▸ **About this task**
From the data, copy out every line in which the word "overlay" appears.

== Exercise data

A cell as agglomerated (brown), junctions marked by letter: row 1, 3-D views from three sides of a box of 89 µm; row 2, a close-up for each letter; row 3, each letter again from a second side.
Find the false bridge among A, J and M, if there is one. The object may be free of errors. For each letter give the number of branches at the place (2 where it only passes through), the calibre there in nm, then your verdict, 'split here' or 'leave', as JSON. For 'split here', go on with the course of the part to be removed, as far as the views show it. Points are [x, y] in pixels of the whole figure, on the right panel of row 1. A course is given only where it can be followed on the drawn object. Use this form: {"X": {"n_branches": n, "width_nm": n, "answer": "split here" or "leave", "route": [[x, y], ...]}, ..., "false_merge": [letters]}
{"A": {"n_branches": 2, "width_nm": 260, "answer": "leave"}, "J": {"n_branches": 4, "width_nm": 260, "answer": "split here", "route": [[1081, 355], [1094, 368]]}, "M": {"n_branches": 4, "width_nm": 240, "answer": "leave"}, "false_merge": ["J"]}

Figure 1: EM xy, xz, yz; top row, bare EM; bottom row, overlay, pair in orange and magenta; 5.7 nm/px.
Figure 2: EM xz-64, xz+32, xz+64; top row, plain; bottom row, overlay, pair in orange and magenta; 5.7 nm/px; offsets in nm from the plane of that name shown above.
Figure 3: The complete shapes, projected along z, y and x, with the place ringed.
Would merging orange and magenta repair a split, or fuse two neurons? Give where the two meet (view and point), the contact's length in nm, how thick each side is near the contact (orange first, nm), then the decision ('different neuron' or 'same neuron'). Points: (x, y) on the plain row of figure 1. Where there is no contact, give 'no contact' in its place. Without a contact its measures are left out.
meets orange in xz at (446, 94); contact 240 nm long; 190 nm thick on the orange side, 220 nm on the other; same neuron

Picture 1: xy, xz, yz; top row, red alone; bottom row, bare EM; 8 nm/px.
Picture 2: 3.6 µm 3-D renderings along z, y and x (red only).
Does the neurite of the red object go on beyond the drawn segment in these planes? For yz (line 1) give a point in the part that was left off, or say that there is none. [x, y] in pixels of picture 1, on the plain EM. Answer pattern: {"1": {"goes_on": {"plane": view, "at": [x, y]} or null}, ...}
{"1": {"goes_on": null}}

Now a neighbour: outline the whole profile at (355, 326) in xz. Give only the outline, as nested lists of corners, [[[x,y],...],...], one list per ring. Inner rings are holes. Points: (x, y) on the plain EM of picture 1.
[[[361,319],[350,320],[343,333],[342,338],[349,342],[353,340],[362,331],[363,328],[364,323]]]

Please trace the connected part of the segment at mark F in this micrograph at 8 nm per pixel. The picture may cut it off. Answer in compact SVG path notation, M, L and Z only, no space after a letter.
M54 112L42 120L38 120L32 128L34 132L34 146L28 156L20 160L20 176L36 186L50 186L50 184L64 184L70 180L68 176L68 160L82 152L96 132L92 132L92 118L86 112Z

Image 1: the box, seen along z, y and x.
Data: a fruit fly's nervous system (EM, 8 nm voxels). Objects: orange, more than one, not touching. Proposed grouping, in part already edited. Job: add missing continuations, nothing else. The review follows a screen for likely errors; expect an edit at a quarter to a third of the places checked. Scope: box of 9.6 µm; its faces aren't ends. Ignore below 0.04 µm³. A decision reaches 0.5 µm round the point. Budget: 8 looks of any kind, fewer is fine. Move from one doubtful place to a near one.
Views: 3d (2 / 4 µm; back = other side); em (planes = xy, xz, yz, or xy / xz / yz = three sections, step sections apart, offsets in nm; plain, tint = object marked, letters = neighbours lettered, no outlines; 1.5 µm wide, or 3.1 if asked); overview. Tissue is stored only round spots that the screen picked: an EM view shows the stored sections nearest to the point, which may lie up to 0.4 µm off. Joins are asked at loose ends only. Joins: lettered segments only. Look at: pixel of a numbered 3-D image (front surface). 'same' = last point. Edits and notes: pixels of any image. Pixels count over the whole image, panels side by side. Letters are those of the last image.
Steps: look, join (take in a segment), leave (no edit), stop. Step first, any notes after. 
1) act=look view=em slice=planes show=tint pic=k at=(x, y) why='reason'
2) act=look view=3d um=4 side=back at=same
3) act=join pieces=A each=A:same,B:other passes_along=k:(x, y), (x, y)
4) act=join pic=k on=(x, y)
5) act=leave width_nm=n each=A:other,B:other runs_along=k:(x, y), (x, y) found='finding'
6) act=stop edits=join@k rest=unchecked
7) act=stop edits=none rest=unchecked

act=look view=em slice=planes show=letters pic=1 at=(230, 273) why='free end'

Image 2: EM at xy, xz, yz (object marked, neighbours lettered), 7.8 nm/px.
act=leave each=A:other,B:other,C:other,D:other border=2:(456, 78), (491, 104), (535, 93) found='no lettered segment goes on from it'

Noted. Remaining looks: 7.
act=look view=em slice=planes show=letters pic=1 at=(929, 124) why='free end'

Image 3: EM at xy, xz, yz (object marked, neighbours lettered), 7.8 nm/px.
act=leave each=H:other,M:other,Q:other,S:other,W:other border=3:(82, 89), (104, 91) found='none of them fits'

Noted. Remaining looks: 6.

====

▸ **Response to the task**
Figure 1: EM xy, xz, yz; top row, bare EM; bottom row, overlay, pair in orange and magenta; 5.7 nm/px.
Figure 2: EM xz-64, xz+32, xz+64; top row, plain; bottom row, overlay, pair in orange and magenta; 5.7 nm/px; offsets in nm from the plane of that name shown above.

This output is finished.